A belt retractor commonly comprises a belt spool that is rotatably mounted in a frame and has at least one flange and a disk that can be non-rotatably blocked on the frame. Force limiters on belt retractors are usually based on the principle of plastic material deformation. If the belt force exceeds a predefined value, then a belt spool rotation in the unwinding direction is permitted against a defined resistance. In prior-art designs of belt retractors, the hollow belt spool is rigidly connected at one axial end thereof to a torsion bar that is arranged coaxially in the cavity of the belt spool, the torsion bar being non-rotatably coupled at the opposite end to a disk that is non-rotatably blocked by a blocking mechanism on the frame of the belt retractor in case of locking. The force level at which the limiting proceeds is determined by the torsional stiffness of the torsion bar. With such a force limiter, the course of the force level cannot be varied to any great extent across the angle of rotation of the belt spool.

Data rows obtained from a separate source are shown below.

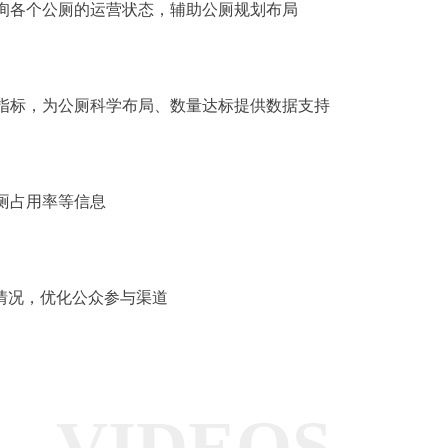
各个公厕的运营状态，辅助公厕规划布局
标，为公厕科学布局、数量达标提供数据支持
厕占用率等信息
情况，优化公众参与渠道
VIDEOS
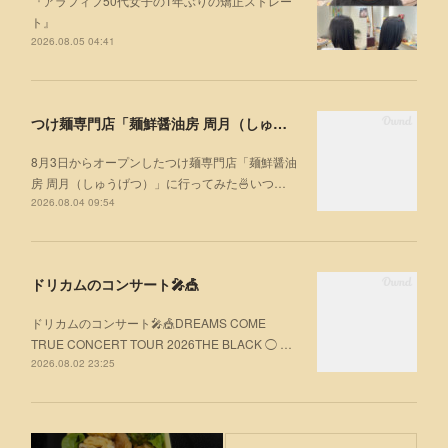
『アラフィフ50代女子の1年ぶりの矯正ストレー
ト』
2026.08.05 04:41
つけ麺専門店「麺鮮醤油房 周月（しゅうげつ）」⁡ に行ってみた🍜
8月3日からオープンしたつけ麺専門店「麺鮮醤油
房 周月（しゅうげつ）」⁡に行ってみた🍜いつ…
2026.08.04 09:54
ドリカムのコンサート🎤🎪
ドリカムのコンサート🎤🎪DREAMS COME
TRUE CONCERT TOUR 2026THE BLACK ◯ …
2026.08.02 23:25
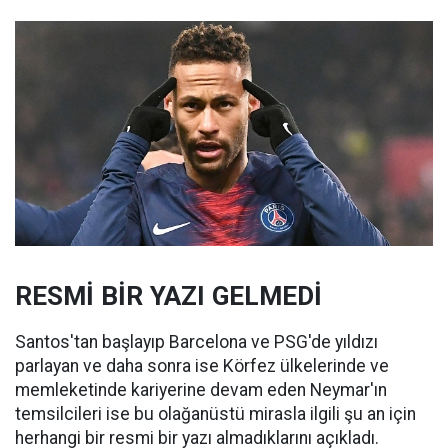
RESMİ BİR YAZI GELMEDİ
Santos'tan başlayıp Barcelona ve PSG'de yıldızı
parlayan ve daha sonra ise Körfez ülkelerinde ve
memleketinde kariyerine devam eden Neymar'ın
temsilcileri ise bu olağanüstü mirasla ilgili şu an için
herhangi bir resmi bir yazı almadıklarını açıkladı.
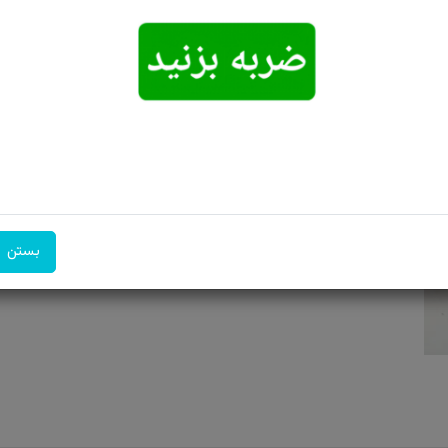
ویژگی: خوش دست و خوش تراش ،همراه با هدیه تابلو فرش حرم ام...
امکان تحویل
امکان پرداخت
۷ روز ضمانت
اکسپرس
در محل
بازگشت
بستن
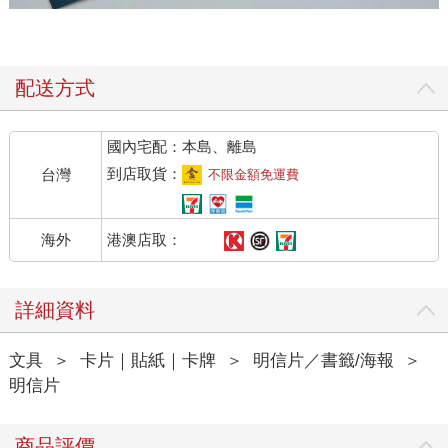
配送方式
國內宅配：本島、離島
到店取貨：
台灣
不限金額免運費
港澳店取：
海外
詳細資料
文具
＞
卡片｜貼紙｜卡牌
＞
明信片／書籤/海報
＞
明信片
商品評價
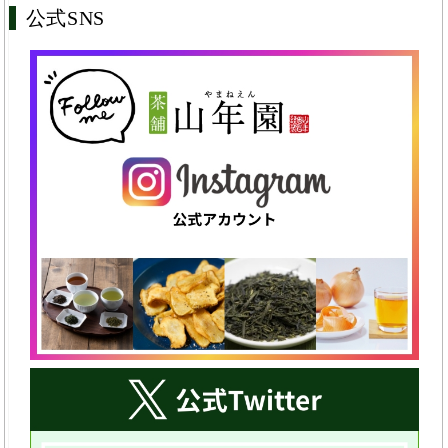
公式SNS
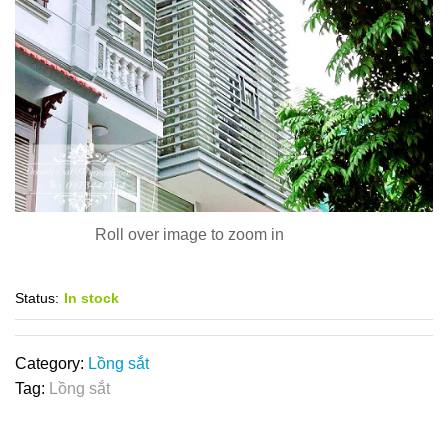
Roll over image to zoom in
Status:
In stock
Category:
Lồng sắt
Tag:
Lồng sắt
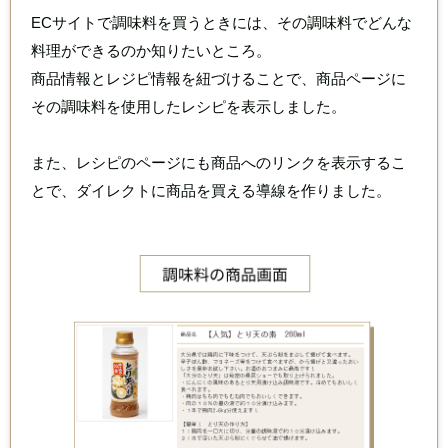
ECサイトで調味料を買うときには、その調味料でどんな
料理ができるのか知りたいところ。
商品情報とレジピ情報を紐づけることで、商品ページに
その調味料を使用したレシピを表示しました。
また、レシピのページにも商品へのリンクを表示するこ
とで、ダイレクトに商品を買える導線を作りました。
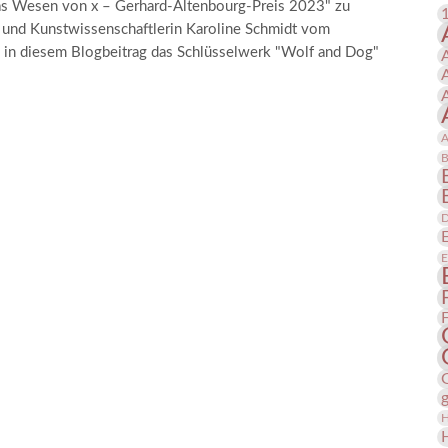
Das Wesen von x – Gerhard-Altenbourg-Preis 2023" zu
 Publikationen
Forschung
e und Kunstwissenschaftlerin Karoline Schmidt vom
skataloge & Editionen
 in diesem Blogbeitrag das Schlüsselwerk "Wolf and Dog"
erzeichnis
ten
A
r
B
ng
D
E
H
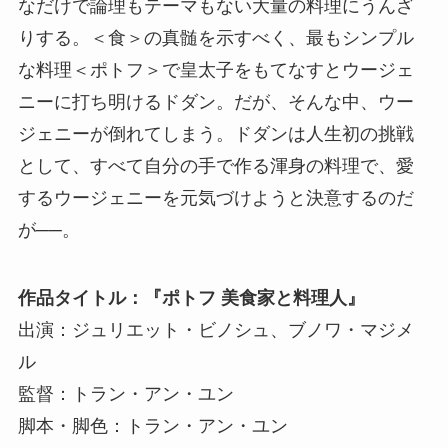
なだけで論理もテーマもない大量の料理にうんざ
りする。＜食＞の真髄を示すべく、最もシンプル
な料理＜ポトフ＞で皇太子をもてなすとウージェ
ニーに打ち明けるドダン。だが、そんな中、ウー
ジェニーが倒れてしまう。ドダンは人生初の挑戦
として、すべて自分の手で作る渾身の料理で、愛
するウージェニーを元気づけようと決意するのだ
が──。
作品タイトル：『ポトフ 美食家と料理人』
出演：ジュリエット・ビノシュ、ブノワ・マジメ
ル
監督：トラン・アン・ユン
脚本・脚色：トラン・アン・ユン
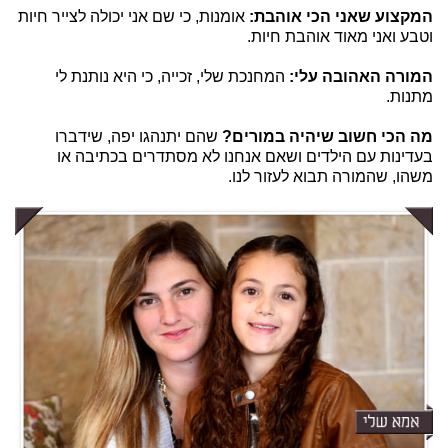
המקצוע שאני הכי אוהבת:
אומנות, כי שם אני יכולה לצייר חיות
וטבע ואני מאוד אוהבת חיות.
המורה האהובה עלי:
המחנכת שלי, זכייה, כי היא נותנת לי
מתנות.
מה הכי חשוב שיהיה במורים?
שהם יתנהגו יפה, שידברו
בעדינות עם הילדים ושאם אנחנו לא מסתדרים בכתיבה או
משהו, שהמורה תבוא לעזור לנו.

In case of belt retractors which are used in the rear seat area where no airbags are provided, there additionally is the problem that the belt spool rotation during force limiting has to be restricted, so that the vehicle occupant to be restrained does not come into contact with the back rest of the front seat. Force limiters available up to now only allow an unwinding of belt webbing which at maximum corresponds to one revolution of the belt spool.
The invention provides a force limiter for belt retractors with which the course of the force level can be varied in a wide range across the angle of rotation of the belt spool, so that especially a degressive and/or a progressive characteristic curve is also possible. Further, in other embodiments of the invention there is realized an unwinding of the belt webbing in the order of several revolutions of the retractor, and there is used a force limiting stop as a function of the angle of rotation of the belt spool.